··· GIVEN ENTRIES ···

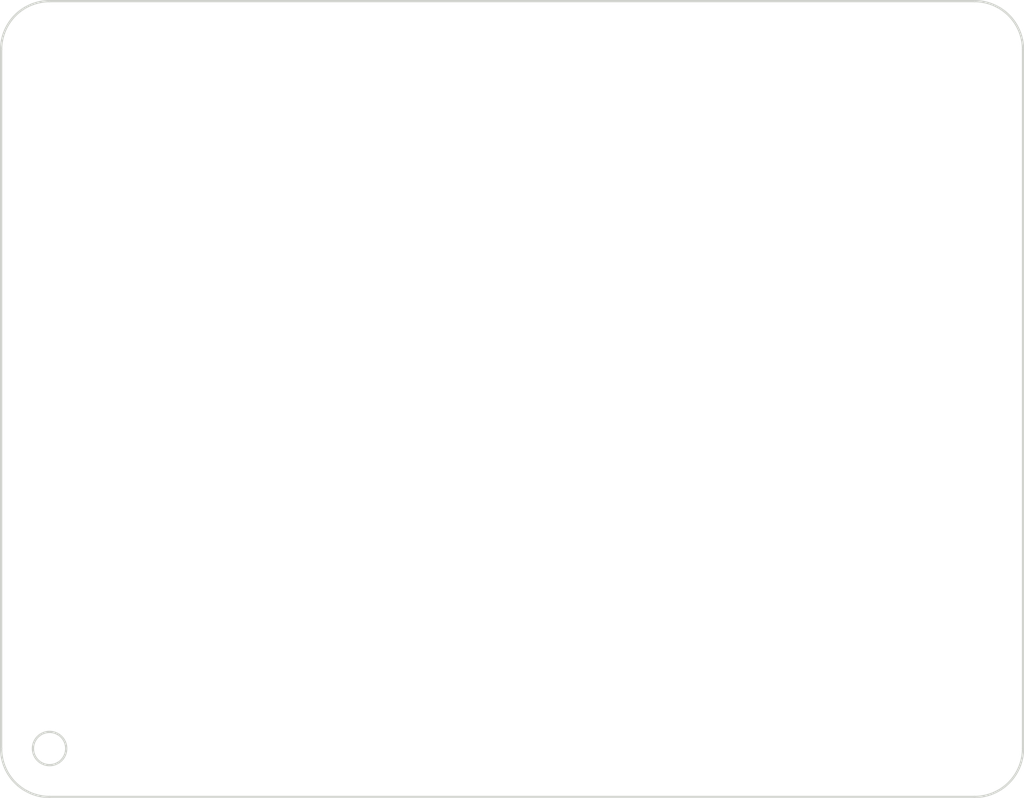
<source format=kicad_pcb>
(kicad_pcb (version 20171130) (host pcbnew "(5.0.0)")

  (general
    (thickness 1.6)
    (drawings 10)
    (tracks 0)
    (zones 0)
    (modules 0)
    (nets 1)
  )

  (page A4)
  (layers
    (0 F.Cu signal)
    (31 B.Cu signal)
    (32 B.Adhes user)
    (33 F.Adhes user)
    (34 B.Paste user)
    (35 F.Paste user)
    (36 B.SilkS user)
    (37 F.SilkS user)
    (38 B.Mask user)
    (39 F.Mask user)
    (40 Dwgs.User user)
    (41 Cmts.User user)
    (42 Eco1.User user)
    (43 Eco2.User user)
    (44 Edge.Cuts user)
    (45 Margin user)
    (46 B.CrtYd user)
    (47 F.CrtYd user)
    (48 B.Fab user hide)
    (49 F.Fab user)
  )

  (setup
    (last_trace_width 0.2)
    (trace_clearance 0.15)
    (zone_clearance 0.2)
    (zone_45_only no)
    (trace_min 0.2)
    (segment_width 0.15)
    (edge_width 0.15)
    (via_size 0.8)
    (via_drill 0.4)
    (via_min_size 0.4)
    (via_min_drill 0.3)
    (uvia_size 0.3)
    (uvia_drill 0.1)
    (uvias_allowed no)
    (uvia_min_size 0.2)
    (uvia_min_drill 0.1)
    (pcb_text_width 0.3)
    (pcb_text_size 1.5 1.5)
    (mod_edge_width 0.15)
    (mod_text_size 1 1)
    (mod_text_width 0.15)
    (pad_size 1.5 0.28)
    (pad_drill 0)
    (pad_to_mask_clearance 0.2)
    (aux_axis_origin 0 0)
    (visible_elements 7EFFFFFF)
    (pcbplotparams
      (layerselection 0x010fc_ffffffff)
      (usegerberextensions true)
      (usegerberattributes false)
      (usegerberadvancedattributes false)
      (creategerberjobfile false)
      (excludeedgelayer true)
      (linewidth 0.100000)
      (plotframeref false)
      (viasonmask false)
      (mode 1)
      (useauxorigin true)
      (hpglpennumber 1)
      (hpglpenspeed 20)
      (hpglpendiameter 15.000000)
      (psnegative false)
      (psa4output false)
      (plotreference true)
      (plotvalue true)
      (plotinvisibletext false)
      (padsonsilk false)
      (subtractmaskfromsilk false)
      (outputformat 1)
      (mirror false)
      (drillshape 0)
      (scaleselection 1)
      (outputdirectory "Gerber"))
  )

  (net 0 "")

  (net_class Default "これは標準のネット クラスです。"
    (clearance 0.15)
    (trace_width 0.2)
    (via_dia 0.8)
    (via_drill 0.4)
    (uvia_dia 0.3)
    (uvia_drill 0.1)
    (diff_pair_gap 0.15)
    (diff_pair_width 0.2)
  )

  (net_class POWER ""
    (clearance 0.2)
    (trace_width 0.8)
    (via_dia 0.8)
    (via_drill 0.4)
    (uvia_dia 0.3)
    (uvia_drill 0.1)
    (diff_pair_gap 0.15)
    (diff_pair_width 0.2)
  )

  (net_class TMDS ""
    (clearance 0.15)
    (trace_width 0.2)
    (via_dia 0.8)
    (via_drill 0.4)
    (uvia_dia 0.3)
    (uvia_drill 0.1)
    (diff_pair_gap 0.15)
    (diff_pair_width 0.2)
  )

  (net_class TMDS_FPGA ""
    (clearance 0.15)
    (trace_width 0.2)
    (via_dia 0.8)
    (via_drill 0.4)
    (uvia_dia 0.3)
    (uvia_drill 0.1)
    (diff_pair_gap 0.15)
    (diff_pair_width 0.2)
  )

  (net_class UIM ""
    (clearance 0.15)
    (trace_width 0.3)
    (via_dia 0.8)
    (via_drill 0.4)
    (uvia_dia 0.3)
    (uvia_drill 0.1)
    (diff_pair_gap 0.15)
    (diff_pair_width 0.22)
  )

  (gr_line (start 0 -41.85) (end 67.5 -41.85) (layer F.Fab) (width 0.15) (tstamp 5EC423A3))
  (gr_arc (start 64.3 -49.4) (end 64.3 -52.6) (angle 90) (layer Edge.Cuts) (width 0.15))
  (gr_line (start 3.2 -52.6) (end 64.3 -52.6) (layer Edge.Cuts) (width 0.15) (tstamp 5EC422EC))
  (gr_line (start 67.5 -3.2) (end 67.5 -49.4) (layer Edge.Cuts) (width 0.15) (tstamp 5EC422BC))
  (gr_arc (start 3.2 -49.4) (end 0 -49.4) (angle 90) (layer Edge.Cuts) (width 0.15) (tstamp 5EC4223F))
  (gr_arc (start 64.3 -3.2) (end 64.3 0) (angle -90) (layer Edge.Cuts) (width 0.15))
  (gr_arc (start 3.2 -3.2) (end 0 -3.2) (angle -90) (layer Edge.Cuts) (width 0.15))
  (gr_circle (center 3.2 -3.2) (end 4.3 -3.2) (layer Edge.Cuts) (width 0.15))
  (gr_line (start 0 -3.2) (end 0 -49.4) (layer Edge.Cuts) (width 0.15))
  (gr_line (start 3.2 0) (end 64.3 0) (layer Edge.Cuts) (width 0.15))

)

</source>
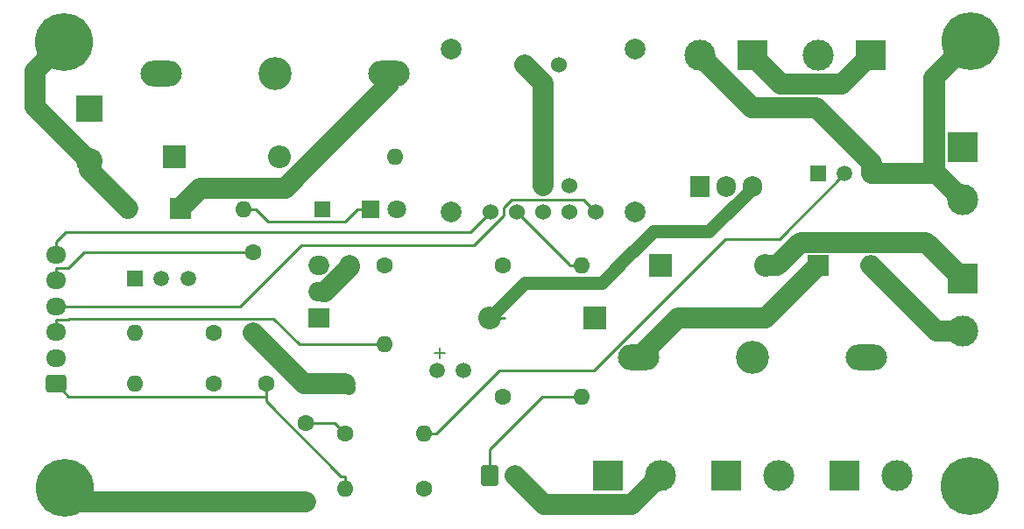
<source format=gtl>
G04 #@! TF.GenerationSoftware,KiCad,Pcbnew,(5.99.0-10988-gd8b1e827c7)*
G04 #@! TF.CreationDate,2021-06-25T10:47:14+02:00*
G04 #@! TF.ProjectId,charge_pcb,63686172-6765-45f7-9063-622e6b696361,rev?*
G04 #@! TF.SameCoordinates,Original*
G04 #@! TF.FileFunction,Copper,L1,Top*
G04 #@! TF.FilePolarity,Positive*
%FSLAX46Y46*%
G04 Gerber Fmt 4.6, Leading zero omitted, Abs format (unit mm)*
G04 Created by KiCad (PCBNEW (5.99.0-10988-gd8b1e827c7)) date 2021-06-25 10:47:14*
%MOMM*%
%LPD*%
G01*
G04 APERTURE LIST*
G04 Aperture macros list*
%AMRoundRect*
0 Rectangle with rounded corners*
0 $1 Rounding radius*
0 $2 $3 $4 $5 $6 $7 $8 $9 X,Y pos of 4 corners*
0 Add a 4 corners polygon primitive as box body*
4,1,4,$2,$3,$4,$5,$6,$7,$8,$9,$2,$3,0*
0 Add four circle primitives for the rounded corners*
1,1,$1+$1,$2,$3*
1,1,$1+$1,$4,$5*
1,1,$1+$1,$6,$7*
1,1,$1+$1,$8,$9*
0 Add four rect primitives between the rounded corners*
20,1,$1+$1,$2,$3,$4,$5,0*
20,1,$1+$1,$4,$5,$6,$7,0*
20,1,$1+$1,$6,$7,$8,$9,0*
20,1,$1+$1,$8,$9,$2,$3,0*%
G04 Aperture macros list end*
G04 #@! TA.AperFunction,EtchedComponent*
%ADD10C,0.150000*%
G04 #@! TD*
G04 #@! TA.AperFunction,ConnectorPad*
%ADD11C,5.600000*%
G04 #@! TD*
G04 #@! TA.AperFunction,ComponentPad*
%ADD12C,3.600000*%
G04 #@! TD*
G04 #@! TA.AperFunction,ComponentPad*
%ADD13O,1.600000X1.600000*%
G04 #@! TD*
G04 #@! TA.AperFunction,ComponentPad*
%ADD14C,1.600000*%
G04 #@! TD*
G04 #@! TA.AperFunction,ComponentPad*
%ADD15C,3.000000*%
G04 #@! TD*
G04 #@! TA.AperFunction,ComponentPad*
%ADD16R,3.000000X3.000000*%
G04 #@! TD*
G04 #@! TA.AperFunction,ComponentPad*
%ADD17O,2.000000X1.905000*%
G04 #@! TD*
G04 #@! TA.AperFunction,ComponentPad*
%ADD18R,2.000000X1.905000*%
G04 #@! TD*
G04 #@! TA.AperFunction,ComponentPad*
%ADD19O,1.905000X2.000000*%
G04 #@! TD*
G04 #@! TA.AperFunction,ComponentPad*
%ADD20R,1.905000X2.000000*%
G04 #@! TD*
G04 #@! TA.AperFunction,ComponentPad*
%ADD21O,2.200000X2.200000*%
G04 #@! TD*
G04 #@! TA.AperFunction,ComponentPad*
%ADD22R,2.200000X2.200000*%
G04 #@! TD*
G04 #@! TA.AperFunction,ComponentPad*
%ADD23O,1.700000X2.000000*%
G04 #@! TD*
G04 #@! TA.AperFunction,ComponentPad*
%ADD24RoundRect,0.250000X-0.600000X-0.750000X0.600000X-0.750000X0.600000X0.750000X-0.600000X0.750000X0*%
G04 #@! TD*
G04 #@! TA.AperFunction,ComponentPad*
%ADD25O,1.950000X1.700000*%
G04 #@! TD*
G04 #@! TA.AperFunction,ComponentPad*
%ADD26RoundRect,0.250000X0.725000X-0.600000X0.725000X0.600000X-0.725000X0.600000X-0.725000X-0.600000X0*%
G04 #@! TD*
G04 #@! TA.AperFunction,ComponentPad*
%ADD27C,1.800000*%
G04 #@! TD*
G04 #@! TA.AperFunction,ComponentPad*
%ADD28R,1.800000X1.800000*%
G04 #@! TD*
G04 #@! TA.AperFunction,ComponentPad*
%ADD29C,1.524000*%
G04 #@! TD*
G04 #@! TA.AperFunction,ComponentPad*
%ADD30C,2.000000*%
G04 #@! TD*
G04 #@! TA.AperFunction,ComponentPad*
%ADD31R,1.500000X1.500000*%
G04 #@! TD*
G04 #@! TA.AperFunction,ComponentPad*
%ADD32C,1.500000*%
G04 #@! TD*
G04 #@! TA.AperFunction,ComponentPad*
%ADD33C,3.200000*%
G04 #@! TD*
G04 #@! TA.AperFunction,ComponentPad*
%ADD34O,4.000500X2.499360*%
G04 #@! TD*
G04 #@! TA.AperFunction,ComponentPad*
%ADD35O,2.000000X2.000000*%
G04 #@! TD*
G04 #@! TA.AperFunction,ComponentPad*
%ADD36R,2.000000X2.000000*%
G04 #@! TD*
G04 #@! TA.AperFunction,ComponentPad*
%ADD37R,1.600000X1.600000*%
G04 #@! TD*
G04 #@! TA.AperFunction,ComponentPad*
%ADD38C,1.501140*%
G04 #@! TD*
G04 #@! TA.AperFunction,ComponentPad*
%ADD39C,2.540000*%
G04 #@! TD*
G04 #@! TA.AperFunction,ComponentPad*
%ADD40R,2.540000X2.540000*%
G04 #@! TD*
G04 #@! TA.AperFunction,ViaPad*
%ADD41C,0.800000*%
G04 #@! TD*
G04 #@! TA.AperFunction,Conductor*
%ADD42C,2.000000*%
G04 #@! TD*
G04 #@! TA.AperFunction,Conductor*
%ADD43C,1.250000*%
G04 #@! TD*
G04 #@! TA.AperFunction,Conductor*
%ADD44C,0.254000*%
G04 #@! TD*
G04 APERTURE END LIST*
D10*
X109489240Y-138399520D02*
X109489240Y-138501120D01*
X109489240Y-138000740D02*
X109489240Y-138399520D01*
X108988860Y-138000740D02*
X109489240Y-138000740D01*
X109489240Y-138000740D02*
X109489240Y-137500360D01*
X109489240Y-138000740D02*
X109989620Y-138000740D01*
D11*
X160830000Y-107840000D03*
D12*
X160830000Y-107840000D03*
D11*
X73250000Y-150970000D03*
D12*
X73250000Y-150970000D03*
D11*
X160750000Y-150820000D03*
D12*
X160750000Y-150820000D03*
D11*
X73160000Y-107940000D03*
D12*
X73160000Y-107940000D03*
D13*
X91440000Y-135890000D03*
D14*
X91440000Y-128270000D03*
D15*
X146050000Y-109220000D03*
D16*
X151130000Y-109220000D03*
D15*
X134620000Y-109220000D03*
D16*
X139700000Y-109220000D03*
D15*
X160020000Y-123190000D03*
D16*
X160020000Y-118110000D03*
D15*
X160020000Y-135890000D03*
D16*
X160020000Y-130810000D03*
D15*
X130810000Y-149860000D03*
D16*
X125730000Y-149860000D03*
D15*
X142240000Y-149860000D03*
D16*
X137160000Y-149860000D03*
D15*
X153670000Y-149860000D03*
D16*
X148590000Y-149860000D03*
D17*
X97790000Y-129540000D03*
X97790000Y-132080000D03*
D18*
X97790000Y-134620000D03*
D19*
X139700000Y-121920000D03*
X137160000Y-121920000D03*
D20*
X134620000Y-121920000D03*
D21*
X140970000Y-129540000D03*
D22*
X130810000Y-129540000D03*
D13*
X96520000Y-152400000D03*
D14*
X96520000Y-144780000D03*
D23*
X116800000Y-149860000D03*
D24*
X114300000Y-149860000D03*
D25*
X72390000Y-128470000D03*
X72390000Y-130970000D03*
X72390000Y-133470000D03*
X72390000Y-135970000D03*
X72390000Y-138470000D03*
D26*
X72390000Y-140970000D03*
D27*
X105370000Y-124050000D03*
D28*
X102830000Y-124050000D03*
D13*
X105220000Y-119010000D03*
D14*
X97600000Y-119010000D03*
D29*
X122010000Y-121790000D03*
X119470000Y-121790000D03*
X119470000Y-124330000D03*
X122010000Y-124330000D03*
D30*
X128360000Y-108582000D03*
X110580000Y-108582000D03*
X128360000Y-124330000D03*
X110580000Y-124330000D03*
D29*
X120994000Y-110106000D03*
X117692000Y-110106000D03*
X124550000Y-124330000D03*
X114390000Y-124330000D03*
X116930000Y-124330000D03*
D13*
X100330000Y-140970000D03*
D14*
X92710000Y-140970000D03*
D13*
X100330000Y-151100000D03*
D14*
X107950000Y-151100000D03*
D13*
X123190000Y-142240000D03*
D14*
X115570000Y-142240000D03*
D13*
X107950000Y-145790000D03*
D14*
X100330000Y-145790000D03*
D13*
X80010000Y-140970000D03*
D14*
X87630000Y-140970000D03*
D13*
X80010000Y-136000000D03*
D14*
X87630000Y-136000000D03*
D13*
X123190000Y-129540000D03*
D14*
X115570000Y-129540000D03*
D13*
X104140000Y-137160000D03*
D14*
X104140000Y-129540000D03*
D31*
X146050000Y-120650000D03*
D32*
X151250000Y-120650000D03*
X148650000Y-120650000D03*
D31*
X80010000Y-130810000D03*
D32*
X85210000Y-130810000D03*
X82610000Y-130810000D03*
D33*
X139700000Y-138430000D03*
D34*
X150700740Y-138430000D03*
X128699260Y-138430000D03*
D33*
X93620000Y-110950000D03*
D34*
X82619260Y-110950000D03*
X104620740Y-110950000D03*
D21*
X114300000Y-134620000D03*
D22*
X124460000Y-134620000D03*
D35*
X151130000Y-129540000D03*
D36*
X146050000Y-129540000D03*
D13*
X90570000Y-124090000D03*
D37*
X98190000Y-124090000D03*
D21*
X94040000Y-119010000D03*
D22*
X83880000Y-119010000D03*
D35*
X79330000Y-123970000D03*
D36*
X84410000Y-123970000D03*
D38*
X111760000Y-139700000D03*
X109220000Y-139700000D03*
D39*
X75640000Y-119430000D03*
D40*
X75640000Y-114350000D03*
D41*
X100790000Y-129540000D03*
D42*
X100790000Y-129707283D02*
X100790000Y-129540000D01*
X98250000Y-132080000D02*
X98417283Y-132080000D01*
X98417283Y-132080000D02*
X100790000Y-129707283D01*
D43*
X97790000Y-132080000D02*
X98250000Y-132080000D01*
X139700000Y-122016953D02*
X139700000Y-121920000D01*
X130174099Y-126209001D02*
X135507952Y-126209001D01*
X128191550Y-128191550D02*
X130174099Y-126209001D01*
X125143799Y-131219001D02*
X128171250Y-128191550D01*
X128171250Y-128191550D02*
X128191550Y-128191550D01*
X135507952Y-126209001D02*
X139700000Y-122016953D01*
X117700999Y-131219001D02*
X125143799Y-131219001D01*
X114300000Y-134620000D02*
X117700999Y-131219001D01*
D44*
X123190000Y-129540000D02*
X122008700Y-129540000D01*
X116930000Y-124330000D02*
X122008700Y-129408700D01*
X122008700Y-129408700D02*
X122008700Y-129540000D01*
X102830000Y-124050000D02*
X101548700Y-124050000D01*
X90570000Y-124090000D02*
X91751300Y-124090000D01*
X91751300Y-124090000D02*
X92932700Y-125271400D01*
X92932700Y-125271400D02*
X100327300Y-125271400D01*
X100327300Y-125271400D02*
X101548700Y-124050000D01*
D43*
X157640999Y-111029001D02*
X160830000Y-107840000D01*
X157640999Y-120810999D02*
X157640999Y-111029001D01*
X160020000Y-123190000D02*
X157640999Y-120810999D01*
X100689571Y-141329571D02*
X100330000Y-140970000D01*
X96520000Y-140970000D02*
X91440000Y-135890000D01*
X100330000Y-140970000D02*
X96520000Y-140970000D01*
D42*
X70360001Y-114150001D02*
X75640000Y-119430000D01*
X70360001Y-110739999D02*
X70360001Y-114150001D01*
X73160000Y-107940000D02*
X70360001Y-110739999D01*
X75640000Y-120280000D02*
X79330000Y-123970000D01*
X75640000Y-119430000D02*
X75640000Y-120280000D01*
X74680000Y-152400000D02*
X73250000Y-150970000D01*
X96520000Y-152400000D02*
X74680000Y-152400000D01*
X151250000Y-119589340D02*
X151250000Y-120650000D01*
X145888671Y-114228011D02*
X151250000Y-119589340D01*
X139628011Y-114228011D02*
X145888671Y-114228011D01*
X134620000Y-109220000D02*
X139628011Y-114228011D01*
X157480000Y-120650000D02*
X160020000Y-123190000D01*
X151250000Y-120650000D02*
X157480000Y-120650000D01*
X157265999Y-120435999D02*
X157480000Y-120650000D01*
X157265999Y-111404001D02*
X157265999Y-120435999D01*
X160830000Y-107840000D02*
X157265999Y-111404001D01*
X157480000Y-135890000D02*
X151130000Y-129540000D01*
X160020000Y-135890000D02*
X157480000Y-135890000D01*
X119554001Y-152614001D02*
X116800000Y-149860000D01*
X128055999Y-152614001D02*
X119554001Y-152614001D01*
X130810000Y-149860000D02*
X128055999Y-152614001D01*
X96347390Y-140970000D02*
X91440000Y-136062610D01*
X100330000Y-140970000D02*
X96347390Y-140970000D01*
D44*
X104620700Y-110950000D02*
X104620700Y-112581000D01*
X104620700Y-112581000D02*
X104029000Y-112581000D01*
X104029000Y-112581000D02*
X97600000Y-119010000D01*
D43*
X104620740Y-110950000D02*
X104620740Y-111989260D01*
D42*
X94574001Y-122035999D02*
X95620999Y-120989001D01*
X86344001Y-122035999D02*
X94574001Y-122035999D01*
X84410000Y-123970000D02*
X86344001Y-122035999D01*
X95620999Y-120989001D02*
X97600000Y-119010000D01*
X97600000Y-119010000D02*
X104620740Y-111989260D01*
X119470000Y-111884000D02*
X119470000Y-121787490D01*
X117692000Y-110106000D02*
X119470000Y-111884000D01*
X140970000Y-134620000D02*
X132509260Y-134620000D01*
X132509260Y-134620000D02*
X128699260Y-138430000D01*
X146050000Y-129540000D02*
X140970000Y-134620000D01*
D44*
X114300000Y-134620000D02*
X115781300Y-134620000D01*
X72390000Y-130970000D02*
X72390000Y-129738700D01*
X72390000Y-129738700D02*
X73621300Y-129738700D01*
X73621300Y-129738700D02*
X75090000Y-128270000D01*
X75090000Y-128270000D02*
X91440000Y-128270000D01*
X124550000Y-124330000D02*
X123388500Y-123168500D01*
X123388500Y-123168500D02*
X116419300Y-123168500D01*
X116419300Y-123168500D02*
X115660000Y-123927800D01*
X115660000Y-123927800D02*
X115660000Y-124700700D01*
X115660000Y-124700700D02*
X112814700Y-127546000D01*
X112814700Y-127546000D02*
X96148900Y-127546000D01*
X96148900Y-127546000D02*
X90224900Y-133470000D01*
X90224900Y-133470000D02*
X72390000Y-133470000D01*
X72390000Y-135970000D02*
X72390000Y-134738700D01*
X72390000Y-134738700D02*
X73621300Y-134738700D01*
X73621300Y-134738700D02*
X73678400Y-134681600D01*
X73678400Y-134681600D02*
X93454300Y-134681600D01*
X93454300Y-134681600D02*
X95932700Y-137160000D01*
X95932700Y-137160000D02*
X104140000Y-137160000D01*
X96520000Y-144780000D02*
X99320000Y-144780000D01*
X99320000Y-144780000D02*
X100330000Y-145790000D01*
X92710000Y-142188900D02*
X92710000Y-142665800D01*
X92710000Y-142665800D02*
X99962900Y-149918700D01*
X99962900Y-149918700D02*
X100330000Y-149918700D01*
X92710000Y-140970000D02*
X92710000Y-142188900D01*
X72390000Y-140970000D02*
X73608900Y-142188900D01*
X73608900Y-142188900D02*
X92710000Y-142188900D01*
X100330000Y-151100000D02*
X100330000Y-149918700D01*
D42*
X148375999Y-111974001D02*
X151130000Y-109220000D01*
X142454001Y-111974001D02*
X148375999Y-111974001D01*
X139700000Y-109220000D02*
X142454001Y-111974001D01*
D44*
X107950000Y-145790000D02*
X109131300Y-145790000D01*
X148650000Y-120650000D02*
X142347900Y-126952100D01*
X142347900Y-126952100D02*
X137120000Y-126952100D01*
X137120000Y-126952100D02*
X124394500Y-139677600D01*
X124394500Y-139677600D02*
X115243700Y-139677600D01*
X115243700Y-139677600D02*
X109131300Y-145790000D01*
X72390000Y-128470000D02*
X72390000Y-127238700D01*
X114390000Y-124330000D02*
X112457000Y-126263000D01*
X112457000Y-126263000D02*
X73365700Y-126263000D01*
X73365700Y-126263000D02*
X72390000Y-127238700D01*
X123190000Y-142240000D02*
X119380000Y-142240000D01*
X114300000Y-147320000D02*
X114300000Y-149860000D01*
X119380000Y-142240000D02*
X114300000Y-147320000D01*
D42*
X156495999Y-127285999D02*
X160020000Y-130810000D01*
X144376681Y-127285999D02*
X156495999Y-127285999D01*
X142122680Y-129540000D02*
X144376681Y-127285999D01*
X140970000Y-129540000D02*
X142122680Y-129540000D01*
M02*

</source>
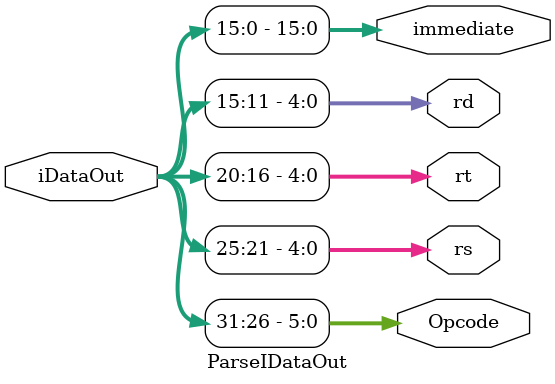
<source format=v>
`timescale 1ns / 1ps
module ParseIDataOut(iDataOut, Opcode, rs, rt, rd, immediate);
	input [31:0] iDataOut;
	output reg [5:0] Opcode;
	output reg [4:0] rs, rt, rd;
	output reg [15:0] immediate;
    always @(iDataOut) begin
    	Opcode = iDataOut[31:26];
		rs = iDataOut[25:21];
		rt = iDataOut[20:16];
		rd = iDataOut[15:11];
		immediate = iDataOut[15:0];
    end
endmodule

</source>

···

■ **REQUEST**:
Please go through the data and copy each line containing the word "Opcode".

■ **REPLY**:
module ParseIDataOut(iDataOut, Opcode, rs, rt, rd, immediate);
	output reg [5:0] Opcode;
    	Opcode = iDataOut[31:26];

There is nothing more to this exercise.